• WORK INSTRUCTION
Every line of the listing must be reproduced as it stands. Leave the images behind.
-- Opening Marker --
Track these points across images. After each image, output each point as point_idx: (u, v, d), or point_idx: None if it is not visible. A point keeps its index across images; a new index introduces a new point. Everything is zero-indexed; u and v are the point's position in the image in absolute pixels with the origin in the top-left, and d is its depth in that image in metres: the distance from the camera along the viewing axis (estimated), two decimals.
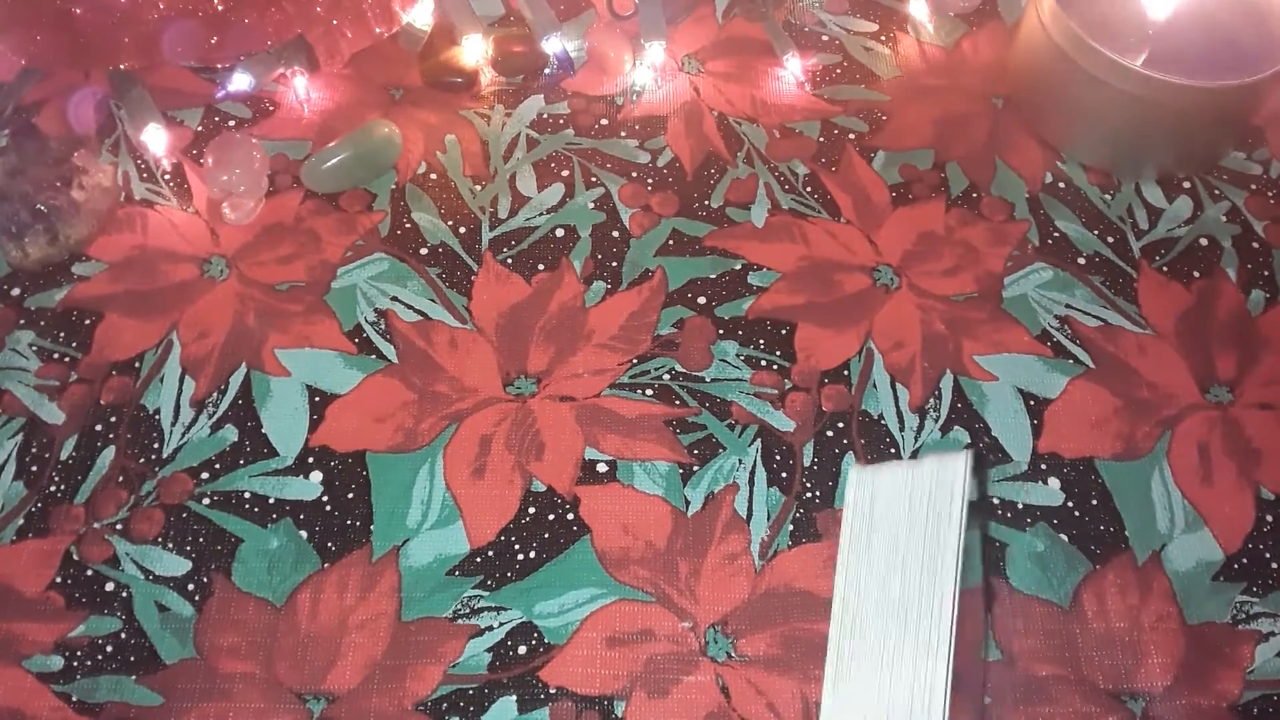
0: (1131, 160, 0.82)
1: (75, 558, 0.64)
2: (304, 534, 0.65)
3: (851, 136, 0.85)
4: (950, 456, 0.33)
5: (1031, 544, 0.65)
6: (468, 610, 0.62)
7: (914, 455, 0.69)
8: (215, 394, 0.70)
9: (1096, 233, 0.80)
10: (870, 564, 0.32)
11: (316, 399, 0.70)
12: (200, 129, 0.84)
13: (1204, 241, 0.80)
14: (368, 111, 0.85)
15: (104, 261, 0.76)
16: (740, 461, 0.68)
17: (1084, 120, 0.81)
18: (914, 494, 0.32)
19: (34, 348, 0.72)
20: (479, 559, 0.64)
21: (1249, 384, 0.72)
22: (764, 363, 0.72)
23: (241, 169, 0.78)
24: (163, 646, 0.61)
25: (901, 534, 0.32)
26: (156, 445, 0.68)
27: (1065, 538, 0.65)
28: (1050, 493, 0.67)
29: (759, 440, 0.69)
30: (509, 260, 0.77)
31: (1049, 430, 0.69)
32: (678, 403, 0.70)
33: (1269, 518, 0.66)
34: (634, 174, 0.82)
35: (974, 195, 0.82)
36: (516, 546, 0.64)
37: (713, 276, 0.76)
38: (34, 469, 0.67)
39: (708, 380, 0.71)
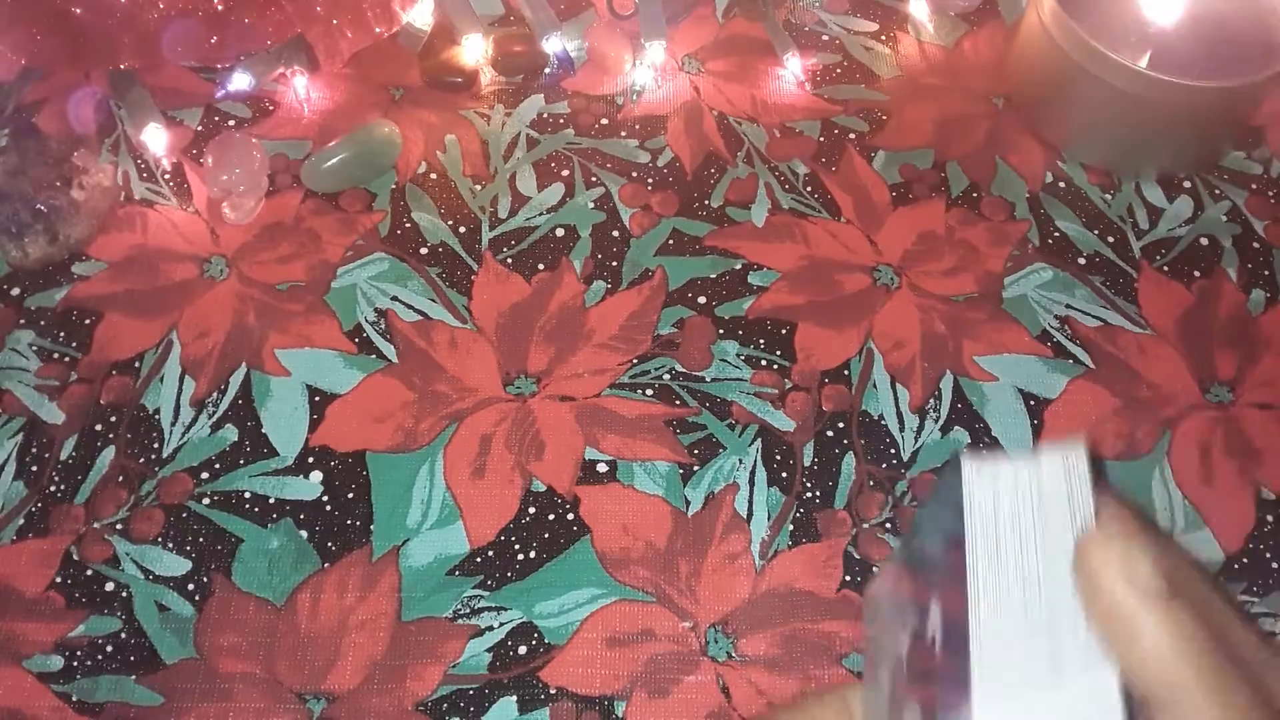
-- Closing Marker --
• FINAL ANSWER
Track these points across images. After each image, output each point as point_idx: (u, v, d), or point_idx: None if it is not visible. A point keeps its index across images; a new index introduces a new point. Everything is zero-indexed; u and v are the point's position in the image in absolute pixels with the origin in the top-left, and d is its depth in that image in metres: the distance from the camera along the viewing axis (estimated), two decimals.
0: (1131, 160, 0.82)
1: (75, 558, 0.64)
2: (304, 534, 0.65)
3: (851, 136, 0.85)
4: (950, 456, 0.33)
5: (1031, 544, 0.65)
6: (468, 610, 0.62)
7: (914, 455, 0.69)
8: (215, 394, 0.70)
9: (1096, 233, 0.80)
10: (870, 564, 0.32)
11: (316, 399, 0.70)
12: (200, 129, 0.84)
13: (1204, 241, 0.80)
14: (368, 111, 0.85)
15: (104, 261, 0.76)
16: (740, 461, 0.68)
17: (1084, 120, 0.81)
18: (914, 494, 0.32)
19: (34, 348, 0.72)
20: (479, 559, 0.64)
21: (1249, 384, 0.72)
22: (764, 363, 0.72)
23: (241, 169, 0.78)
24: (163, 646, 0.61)
25: (901, 534, 0.32)
26: (156, 445, 0.68)
27: (1065, 538, 0.65)
28: (1050, 493, 0.67)
29: (759, 440, 0.69)
30: (509, 260, 0.77)
31: (1049, 430, 0.69)
32: (678, 403, 0.70)
33: (1269, 518, 0.66)
34: (634, 174, 0.82)
35: (974, 195, 0.82)
36: (516, 546, 0.64)
37: (713, 276, 0.76)
38: (34, 469, 0.67)
39: (708, 380, 0.71)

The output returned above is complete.